Oturumda ilk konuşmayı Hukuk, Siyasi İşler, Dışilişkiler ve Savunma Komitesi Başkanı Yasemi Öztürk yaptı. Öztürk, komitenin öneriyi teknik düzenlemelerle birlikte oy çokluğuyla kabul ettiğini, Komite Başkan Vekili Ongun Talat ve üye Ürün Solyalı’nın red oyu verdiğini belirtti.

Komite çalışmalarına Ulusal Birlik Partisi, Demokrat Parti ve Yeniden Doğuş Partisi’nden milletvekillerinin yanı sıra bazı bağımsız ve Cumhuriyetçi Türk Partisi milletvekillerinin de katıldığını ifade eden Öztürk, “Kıbrıs Türk halkı hiçbir zaman masadan kalkan taraf olmamıştır. 1963’te Akritas Planı ve Kanlı Noel saldırılarıyla başlayan süreçte adada iki ayrı halk ve iki ayrı devlet gerçeği ortaya çıkmıştır” dedi.

Tarihten günümüze yaşanan gelişmeleri aktarırken, Gazze’de 2023 yılında başlayan savaşın ardından Kıbrıs’ın yeni bir tehdit bölgesine dönüştüğünü ileri süren Öztürk, “Gazze’de yaşanan işgal ve soykırım girişiminden sonra tehlikenin Kıbrıs’a yöneldiğini gördük. Kıbrıs Filistin olmasın dedik. Bugün adada karşımızda eski İngiltere değil, Siyonist yapılanmadır” ifadelerini kullandı.

“KIBRIS’TA YENİ TEHDİT SİYONİST KOALİSYON GÜÇLERİDİR”
Öztürk, İsrail’in Kıbrıs’taki faaliyetlerinin askeri ve istihbari boyut kazandığını iddia ederek, “İsrail, adayı batmaz bir savaş gemisine dönüştürmüştür. Güney Kıbrıs, İsrail’in çıkarları için kullanılmaktadır. Kıbrıs’ın güneyinde bulunan Trodos Dağları’ndaki radar üssü, dünyanın en önemli istihbarat merkezlerinden biri haline gelmiştir” dedi.

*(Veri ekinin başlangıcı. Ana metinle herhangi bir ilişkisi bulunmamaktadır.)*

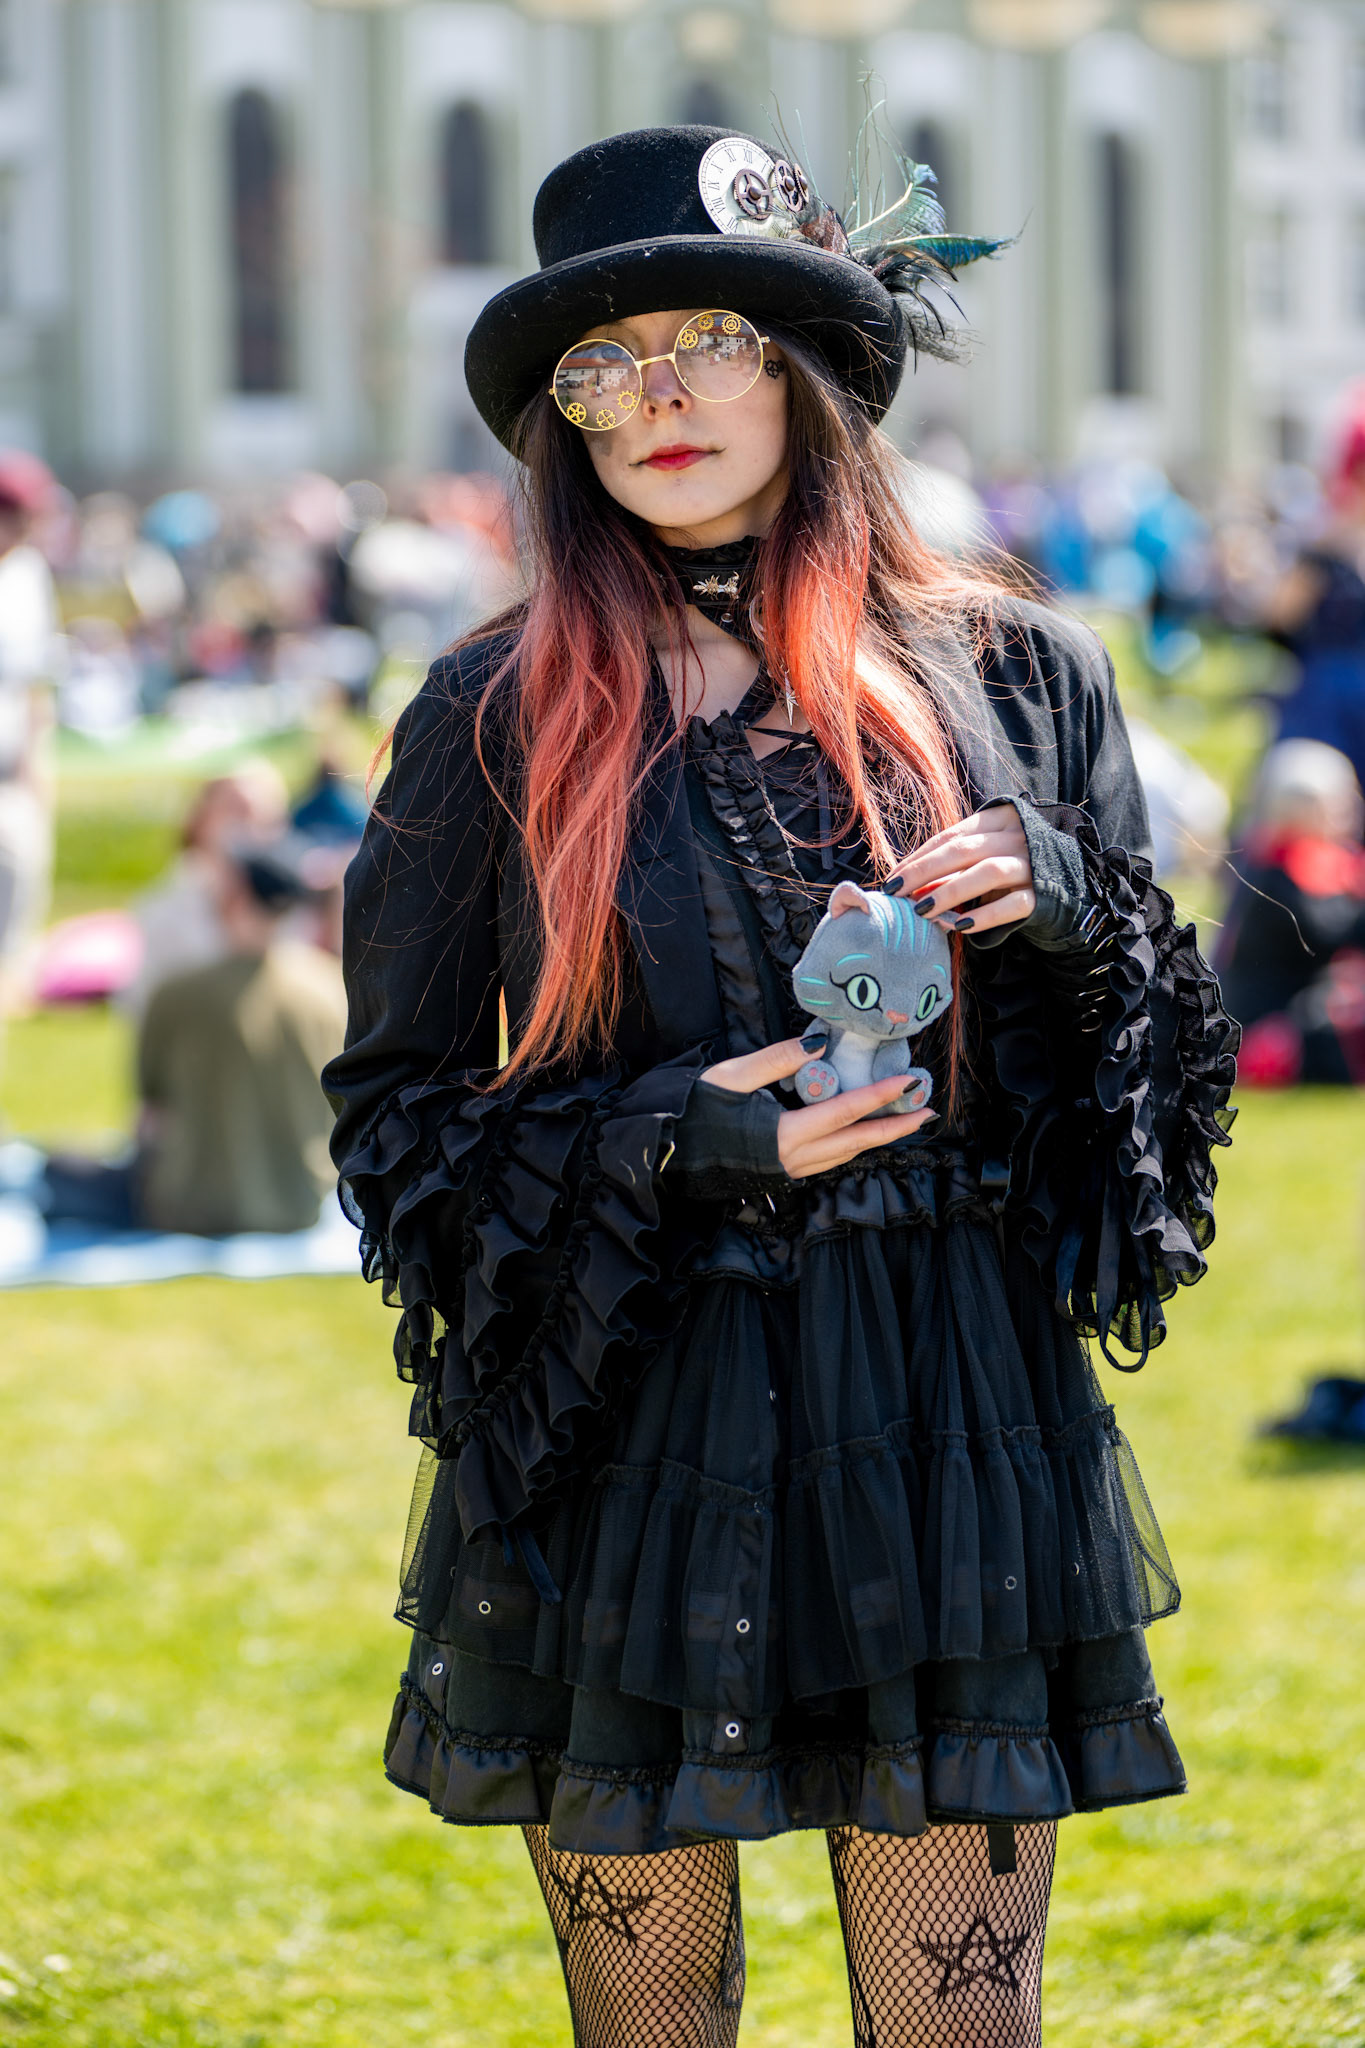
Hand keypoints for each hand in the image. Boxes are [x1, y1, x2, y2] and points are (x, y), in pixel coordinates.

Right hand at [701, 1038, 935, 1180]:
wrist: (668, 1151)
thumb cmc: (696, 1110)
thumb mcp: (733, 1076)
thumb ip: (778, 1059)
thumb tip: (819, 1044)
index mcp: (784, 1136)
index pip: (844, 1113)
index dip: (879, 1097)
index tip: (908, 1083)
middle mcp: (794, 1160)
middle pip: (856, 1143)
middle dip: (895, 1128)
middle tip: (928, 1113)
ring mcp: (790, 1171)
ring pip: (845, 1156)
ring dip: (878, 1139)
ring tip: (906, 1122)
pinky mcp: (784, 1172)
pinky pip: (829, 1160)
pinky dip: (853, 1145)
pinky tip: (864, 1134)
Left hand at [884, 804, 1035, 936]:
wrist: (1064, 887)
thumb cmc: (1011, 872)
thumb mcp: (981, 862)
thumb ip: (950, 870)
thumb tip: (908, 887)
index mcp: (999, 820)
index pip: (951, 836)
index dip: (919, 858)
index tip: (893, 879)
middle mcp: (1017, 838)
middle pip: (964, 850)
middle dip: (924, 871)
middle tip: (897, 893)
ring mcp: (1032, 865)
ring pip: (988, 872)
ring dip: (951, 892)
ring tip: (923, 911)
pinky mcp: (1043, 894)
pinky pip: (1012, 904)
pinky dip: (984, 916)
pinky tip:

İsrail, Yunanistan ve Güney Kıbrıs arasında yapılan üçlü toplantıların dokuz kez tekrarlandığını söyleyen Öztürk, “Bu gelişmelerin ardından Kıbrıs tarihinde ilk kez adada yaşayan Türkler ve Rumlar Siyonist işgalden söz etmeye başlamıştır. Güney Kıbrıs bugün hava, kara ve denizden İsrail’in koruma hattına girmiştir” iddiasında bulundu.

Öztürk, Kıbrıs’ta asıl tehdidin artık “Siyonist koalisyon güçleri” olduğunu savunarak, “Birleşmiş Milletler’in ve bazı çevrelerin federasyon ısrarı modası geçmiş bir argümandır. Gerçek tehdit, Güney Kıbrıs’ta yapılanan İsrail merkezli istihbarat ağlarıdır. Yeni muhatabımız artık İsrail’dir” ifadelerini kullandı.

Türkiye’nin Kıbrıs’taki varlığının “işgal” olarak nitelendirilemeyeceğini söyleyen Öztürk, “Kıbrıs Türkü Türkiye’nin asli unsurudur. Ada Anadolu’nun coğrafi parçasıdır. Bugün Kıbrıs için işgalci, İsrail ve onunla aynı eksende bulunan ülkelerdir” dedi.

Konuşmasını “Kıbrıs’ta geleceğimiz için iki ayrı devleti kabullenmek, hayatta kalmanın tek çözümüdür” sözleriyle tamamlayan Öztürk, federasyon modelinin artık geçerliliğini yitirdiğini savundu.